Tuesday he stopped playing and running with the other dog and started obsessing/fixated on his feet and the ceiling. It seem to happen overnight.

He follows me all over the house, 
He will play fetch with me, sit with me.
I can get his attention off his fixation and he does stop on his own at times and it is not constant (yet) .
He still does not play with the other dog. Tonka has been trying to pay but cooper is not interested.


I live in North Dakota.
It is 14 degrees below zero and 30 degrees blow with wind chill.
I know I can buy boot for his feet, 
a jacket to help warm him, 
but I do not think his lungs
can take running in the kind of weather we have been having.

I can keep him occupied while I am home to a certain degree, but I also work everyday (I have summers off).
I can not afford dogie day care at this point.

I am not sure what to do to help him.

With the way he played and ran with my other dog i am really surprised he is become so bored.

If you have any ideas please share them with me.

Thank you,
B


----------



## kellygh (Oct 25, 2010)

Hmmm...not sure you want any suggestions from someone down in Dixie who wears a North Face jacket for -20 when the temp hits 25; however, I thought I would respond based on my experience with an obessive Border Collie. Your dog does not sound nearly as obsessed as our BCollie, but it can progress. I'm not saying that will happen in your case, but finding some stimulating activities could be very helpful. Our dog was bored. Doggie friends & romps through the field were nice, but with a highly intelligent dog, it was not enough. Like you, we were working, and so the change in routine with winter (less daylight etc) compounded the issue. Ultimately, it required us calling on favors, begging, & offering a few bucks to teenagers who might need gas money to help during the day. Even if it were just 10m of additional contact when we could't be home, it was better than nothing. I also found some agility classes, indoors of course, that were awesome. Yes, it was $, but cheaper than weekly doggie daycare, and within 3 wks, we were seeing big changes. "Shine" not only was engaging his mind, but it also introduced us to new games, ideas, & exercises for us to use at home. Just seeing the mundane at home helped us transform his routine. Nothing I have said may be of any benefit to you; however, I always think it is a good idea to rule out any changes in physical health when there has been such a noticeable difference in behavior.

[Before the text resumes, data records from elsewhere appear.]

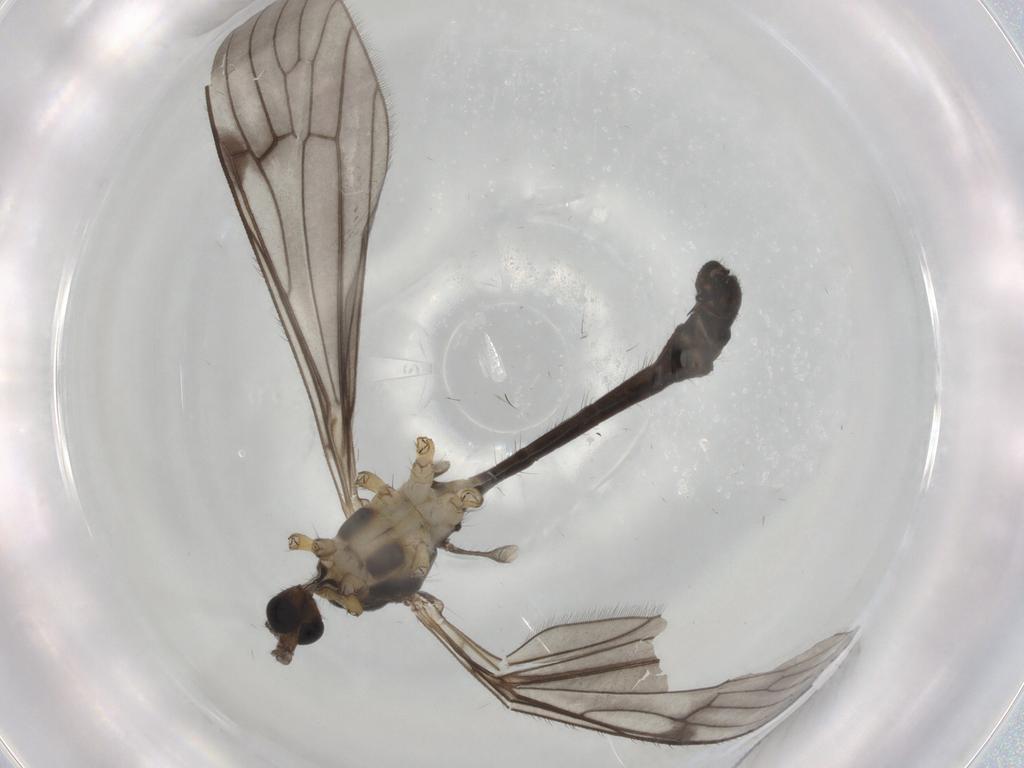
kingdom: Animalia
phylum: Arthropoda
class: Insecta
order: Diptera
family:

I hope other more knowledgeable folks will respond. None the less, I wish you the best & some warmth!


----------



## cooper (Sep 23, 2009)

Thank you for the response Kellygh.

I have stared putting his food in one of those rope jugs.
So, while we are gone he has to work to eat. 
I have also bought raw bone he can only have while we are gone. 


I have found a little fuzzy ball yesterday that squeaks and he loves it.
I have always heard that they love or carry items. This is the first toy he has done that with.
We have been playing a lot of fetch and lots more attention from eveyone.
A ride in the car to get out of the house and see new sights.
He has been running around the house more so that is a good sign.

The only thing I can not figure out is 
He seem to be worse when my husband is home for some reason?? 
I am not sure why that would be.

Really good new for us is it is suppose to be in the 20 next week.
A real heat wave. we will be able to be outside and I can not wait to see if
this will make a difference for him.

Thanks again


----------